Illustration d'un plateau de cantine scolaire.
Illustration d'un plateau de cantine scolaire. — SERGE POUZET/SIPA

SOCIETE

«La cantine à 1 euro»: Dans les Hauts-de-Seine, de nombreuses communes l’appliquent déjà

En septembre, le président de la République avait annoncé la « stratégie nationale » de lutte contre la pauvreté, doté de 8,5 milliards d’euros. Parmi les mesures promises, la cantine à un euro

La secrétaire d’Etat auprès de la ministre de la Santé, Christelle Dubos, a annoncé ce dimanche le lancement des petits-déjeuners gratuits pour les élèves des quartiers défavorisés dans huit académies test à partir du 17 avril, avant leur généralisation en septembre.

Parallèlement, « la cantine à 1 euro » sera lancée « d’ici à fin avril », selon son cabinet. « Les communes qui s’engagent recevront une aide de l’Etat de 2 euros par repas, sachant qu’il coûte en moyenne 4,50 euros. Ça concernera jusqu’à 10.000 communes », précise Christelle Dubos dans une interview au Journal du Dimanche (JDD). Dans les Hauts-de-Seine, ce principe s’applique déjà. « Nous n’avons pas attendu le gouvernement pour le faire et beaucoup d’autres mairies le font », commente-t-on auprès de 20 Minutes, à l’accueil enfance de la ville de Malakoff.

Un euro depuis deux ans

Selon Le Parisien, 27 des 36 communes des Hauts-de-Seine avaient déjà mis en place des tarifs équivalents ou inférieurs à 1 euro le repas pour les quotients familiaux les plus faibles. A Malakoff par exemple, le tarif est passé de 99 centimes à 1 euro il y a maintenant deux ans pour la tranche la plus basse.
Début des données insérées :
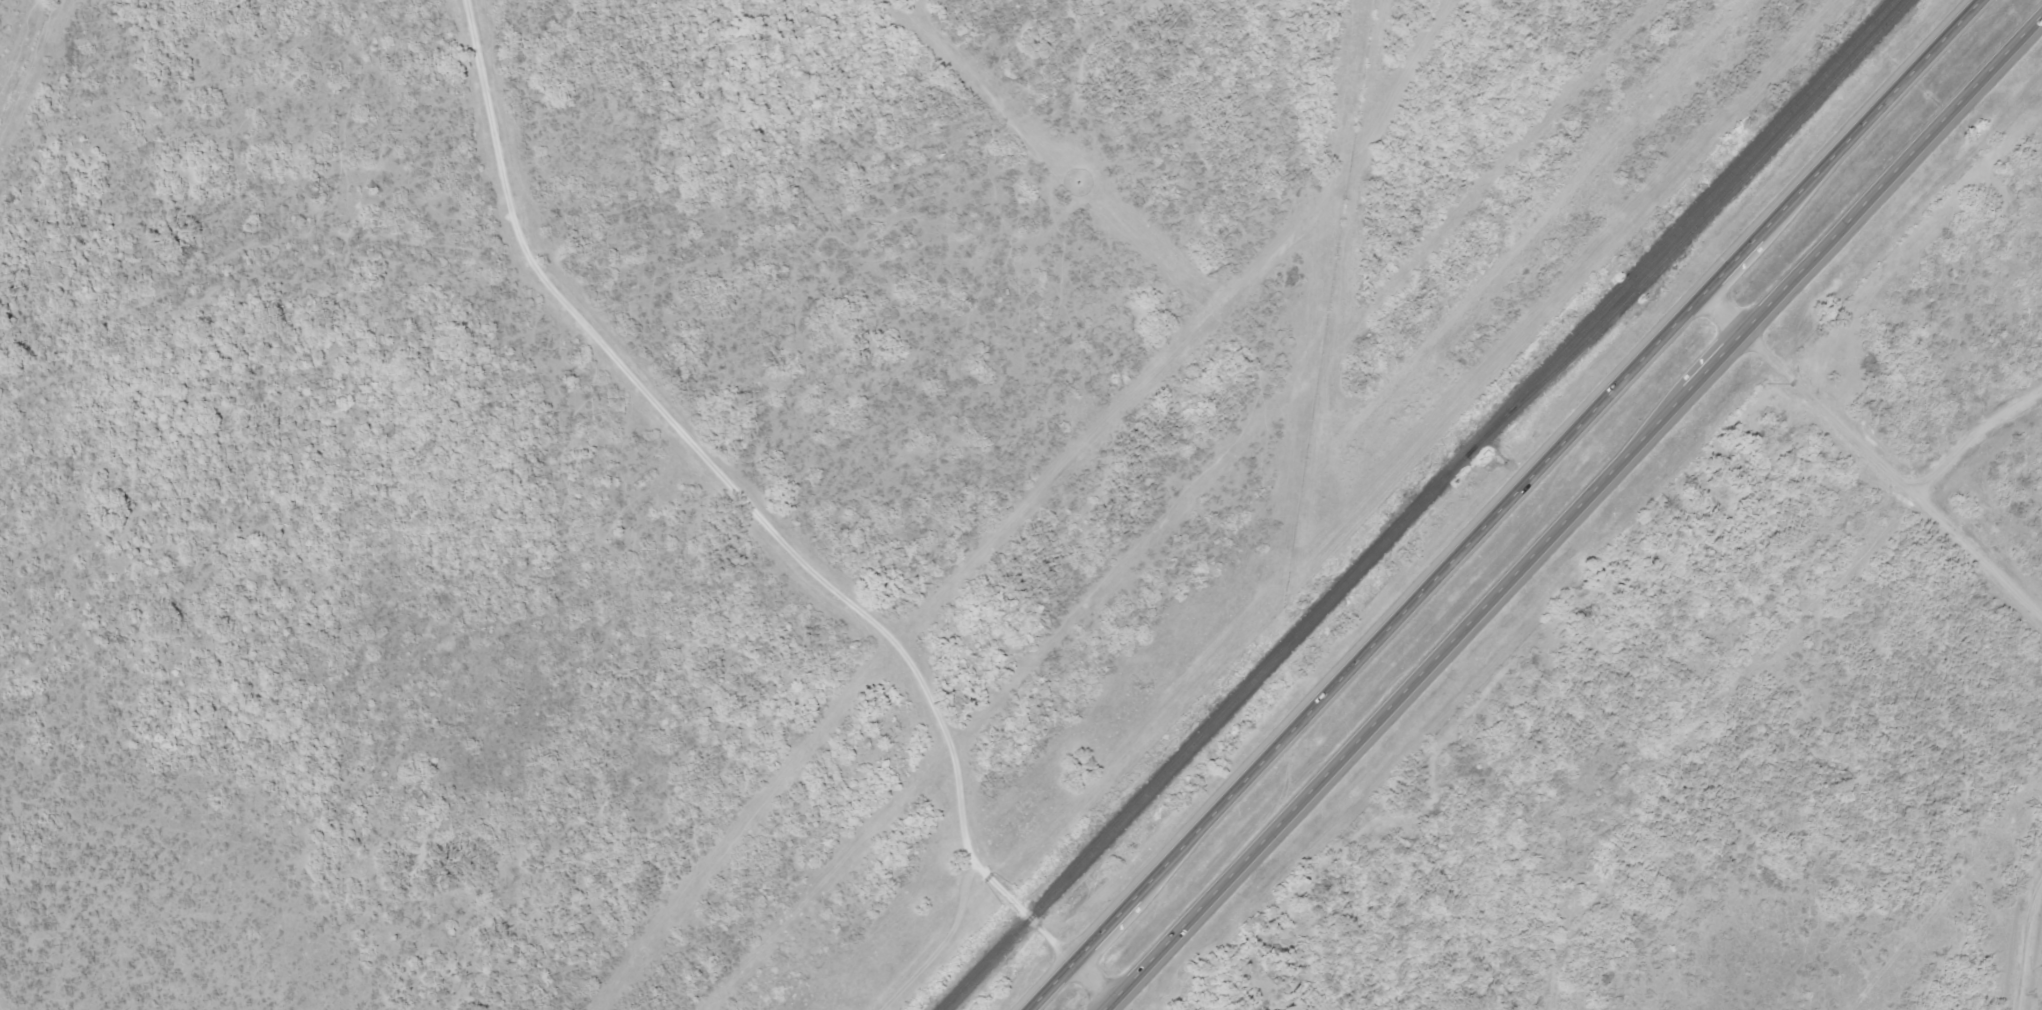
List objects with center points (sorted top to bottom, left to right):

Et c’est à Fontenay-aux-Roses que familles les plus modestes bénéficient des plus bas tarifs dans les cantines scolaires, avec des repas à 0,16 euro, rappelle de son côté le quotidien.

Contacté par 20 Minutes, le conseil départemental des Hauts-de-Seine précise que pour les collèges la tarification de la cantine est également proposée à partir de « 1 euro ». Plus précisément avec un prix du repas à 0,64 euro pour les revenus les plus bas.

« Une mesure de bon sens »

Concernant les petits-déjeuners gratuits, promis dans le cadre d’un plan annoncé par Emmanuel Macron en septembre, le calendrier est plus précis : « Le 17 avril, avec Jean-Michel Blanquer, nous annoncerons leur mise en place dans huit académies test : Amiens, Toulouse, Montpellier, etc. Puis, en septembre, sur tout le territoire », selon la secrétaire d’Etat.

« Dans les zones défavorisées, un enfant sur dix arrive en classe le ventre vide. Il n’a donc pas les mêmes chances d’apprentissage qu’un camarade qui a le ventre plein. Mettre en place le petit-déjeuner à l’école, c’est une mesure de bon sens qui s’attaque aux racines des inégalités », commente Christelle Dubos.

A Malakoff, la gratuité du petit-déjeuner ne s’applique pas. « Nous ne l’avons pas encore mis en place. Toutefois, nous constatons peu de fréquentation dans le périscolaire, le matin. Cette mesure est sans doute plus pertinente dans les zones rurales qu’en Ile-de-France », indique-t-on à l’accueil enfance de la ville de Malakoff.